Chapter 9
Chapter 9: Thinking
Chapter Review
MENTAL REPRESENTATIONS
- The components of knowledge can be regarded as mental representations. Analogical representations capture some of the actual characteristics of what they represent; symbolic representations bear no such relationship to what they represent.
- Mental images have many picture-like properties, as shown by studies of image scanning. However, other evidence indicates that visual images—like our visual perceptions—are not a simple re-embodiment of some stimulus but are already organized and interpreted in ways that the corresponding picture is not.
- Many of the same brain regions are active during visual perception and visual imagery. Related findings come from work on brain damage: Damage that disrupts vision also seems to disrupt visual imagery and vice versa, adding to the argument that imagery and perception rely on many of the same brain areas.
- Much of our knowledge is represented via propositions, which in turn are likely to be expressed in the mind in terms of associative links among nodes. When you think about a particular topic, activation spreads from the nodes representing this topic to other, related, nodes.
JUDGMENT: DRAWING CONCLUSIONS FROM EXPERIENCE
- In judgment we seek to reach beyond the evidence we’ve encountered, to draw new claims based on this evidence. In many cases, judgment relies on shortcuts called heuristics. The availability heuristic is used for making frequency estimates, relying on the availability of instances as an indicator of frequency in the world. This strategy is often effective but sometimes leads to error, including errors in consequential domains.
- The representativeness heuristic is used for making judgments about categories and amounts to an assumption that the category is homogeneous (so that each instance in the category is representative of the category overall).

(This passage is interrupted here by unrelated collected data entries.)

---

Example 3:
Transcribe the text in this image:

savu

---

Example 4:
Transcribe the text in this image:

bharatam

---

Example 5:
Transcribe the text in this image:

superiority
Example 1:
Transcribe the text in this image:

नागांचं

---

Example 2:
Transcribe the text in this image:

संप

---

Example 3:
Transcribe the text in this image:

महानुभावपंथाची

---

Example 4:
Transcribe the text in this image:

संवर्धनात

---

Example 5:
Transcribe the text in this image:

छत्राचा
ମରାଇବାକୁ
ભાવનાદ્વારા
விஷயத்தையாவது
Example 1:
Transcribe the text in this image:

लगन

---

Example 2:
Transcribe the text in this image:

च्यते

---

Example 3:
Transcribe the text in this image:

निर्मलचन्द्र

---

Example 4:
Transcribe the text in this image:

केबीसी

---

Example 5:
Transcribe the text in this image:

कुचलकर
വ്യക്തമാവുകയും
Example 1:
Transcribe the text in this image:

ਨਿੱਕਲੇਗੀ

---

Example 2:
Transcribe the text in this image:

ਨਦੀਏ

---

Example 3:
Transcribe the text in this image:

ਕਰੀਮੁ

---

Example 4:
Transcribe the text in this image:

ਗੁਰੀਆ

This strategy, too, is often successful but is overused—as, for example, in “man who” arguments.
- People sometimes rise above the use of heuristics, inviting dualprocess theories. According to many authors, we use System 1 thinking in many situations; but we sometimes use the slower, more effortful, and more accurate System 2. The use of System 2 is more likely if appropriate triggers are in place, or if the person has been trained in how to think about quantitative evidence.

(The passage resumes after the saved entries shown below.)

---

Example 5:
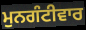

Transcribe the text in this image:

ਮੁਨਗੰਟੀਵਾਰ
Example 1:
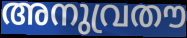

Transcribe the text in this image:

അനുവ്രതൗ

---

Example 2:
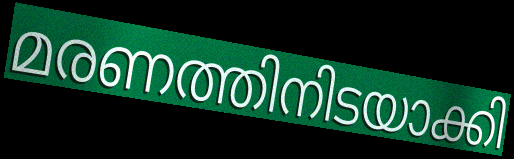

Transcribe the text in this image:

മരണത്തിനിടയാക്കി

REASONING: DRAWING IMPLICATIONS FROM OUR BELIEFS
- In reasoning, we try to draw implications from our beliefs; this process is crucial for the use of knowledge and provides a means of testing our beliefs. However, people often show a pattern of confirmation bias—taking evidence more seriously if it confirms their beliefs than if it challenges them.
- In showing confirmation bias, people often seem illogical— and consistent with this notion, people often perform badly on simple tests of logical reasoning. In studies involving syllogisms, for example, participants are more likely to judge a conclusion valid if it strikes them as plausible—independent of whether the conclusion follows logically from the stated premises. More generally, the quality of reasoning is influenced by the content of a reasoning task, and performance is much better if logical problems are framed in ways that trigger pragmatic thinking. This is plainly evident in the selection task. People do poorly with the original version of this task, but they reason well with some variants of the task.
DECISION MAKING: CHOOSING AMONG OPTIONS
- In making choices, people are appropriately sensitive to the outcomes of a decision and to the degree of risk associated with each option. However, people are also heavily influenced by how the decision is framed. If the problem is cast in terms of gains, people tend to avoid any risk. If exactly the same problem is cast in terms of possible losses, people seek out risk, presumably in hopes of avoiding the risk.
- People are surprisingly inaccurate in affective forecasting— predicting their own future emotions. People often overestimate how strongly and for how much time they will react to upcoming events. People also overestimate how much regret they will feel if a decision turns out badly.
- People also seem to seek out options, but decision making is often worse when people have too many options. This may be because having options encourages comparisons, and comparisons tend to draw attention to each option’s disadvantages rather than its advantages.
- The factors reviewed here suggest that people often make decisions that do not move them toward the things they value. However, it may be more sensible to evaluate decision making by focusing on the process rather than the outcome, because people often prefer decisions that they can justify or explain. This may not lead people to the best possible outcome, but will allow people to satisfice—i.e., to find satisfactory outcomes.
PROBLEM SOLVING: FINDING A PATH TOWARD A GOAL
- Problem solving is a process that moves us from an initial state to a goal state and depends heavily on how we understand the problem. Often this understanding involves a hierarchical organization—the problem is broken up into subproblems that can be solved via subroutines, some of which are well practiced enough to be automatic.
- Experts rely heavily on subroutines, but they also know more of—and pay attention to—a problem’s higher-order patterns. These attributes are evident in how experts remember problems and in how they categorize them.
- Problem solving is sometimes blocked by an inappropriate mental set. A set can sometimes be overcome by working backward from the goal or by finding an analogy. Sometimes the solution to a problem requires a radical restructuring to overcome a misleading mental set, and restructurings may be an important feature of creative thinking. Some accounts suggest that restructuring often occurs after a period of incubation, although the nature of incubation—if it exists at all—has been a subject of dispute.